Excerpted text below:
# Worcestershire sauce recipe



## PolishDeli (Apr 25, 2021)

This is my secret formulation for worcestershire sauce.  
There is no standard ingredients list for this condiment. The only required items are vinegar, tamarind, and anchovies.

Historically, it's a fermented fish sauce. It was invented by the British during their colonialization of India. Hence the mixture vinegar and fish with unusal spices.

Recipe and pictures below.  It's a whole bunch of ingredients, all for the purpose of making.....an ingredient








2 black cardamom pods
4 green cardamom pods
1 stick ceylon cinnamon
1 table spoon mustard seed
2 teaspoon black cumin







1 teaspoon red pepper flakes
5 cloves
2 teaspoons black pepper corns
1 teaspoon salt







1/4 cup soy sauce
2 cup apple cider and/or malt vinegar
3/4 cup molasses
1 tablespoon tamarind concentrate paste
1 can anchovies







1/4 small fresh onion
6 cloves garlic (3 black, 3 fresh)
1-2 inches fresh ginger







Crack the cinnamon and cardamom, and toast with the cumin and mustard seeds.







Puree the garlic, onion, ginger, tamarind, anchovies, soy sauce,  molasses and vinegar.  Mix everything into a sauce pan.







Simmer, and reduce. Do this outdoors if you can! Boiling vinegar with Indian spices does not a mild scent make.







Pour into a jar and refrigerate for a week or two. 







Strain






Done and ready to use.
Oooo Mommy; thats a lot of umami!


----------



## yankee2bbq (Apr 25, 2021)

Nice! Thanks for sharing!


----------



## Wurstmeister (Apr 25, 2021)

Thanks for the recipe and photos.  Added this to my to-do list. 
John


----------



## smokeymose (Apr 25, 2021)

That IS a lot of ingredients! 
I'm sure yours is better but I think I'll keep buying the bottles :-)


----------



## thirdeye (Apr 25, 2021)

I got a kick out of the story behind Lea and Perrins (which I understood uses red onions, garlic, anchovies and the top secret list of other ingredients) because the first batch didn't taste good and they abandoned barrels of it in a basement. Two or three years later someone tasted it again and it had mellowed into a usable condiment and the rest is history.


----------



## SmokinVOLfan (May 6, 2021)

Sorry I missed this. Never thought about making my own Worcestershire sauce. Looks awesome. Thanks for sharing!


----------
End of Excerpted text.
Dataset section below:
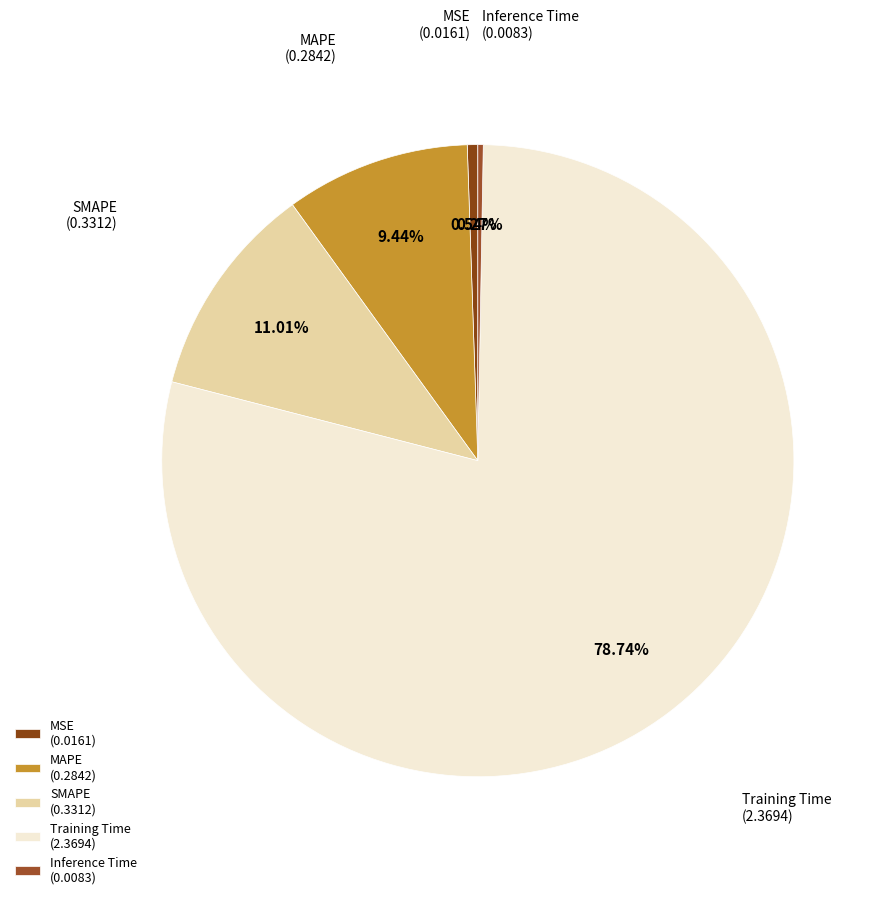

Which has a higher value, SMAPE (0.3312) or MSE (0.0161)?

SMAPE (0.3312)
End of Dataset section.
Copy the Worcestershire sauce thread word for word from "## smokeymose (Apr" to "thirdeye (Apr 25, 2021)".

> Solution for this exercise:
## smokeymose (Apr 25, 2021)

That IS a lot of ingredients! 
I'm sure yours is better but I think I'll keep buying the bottles :-)


----------



## thirdeye (Apr 25, 2021)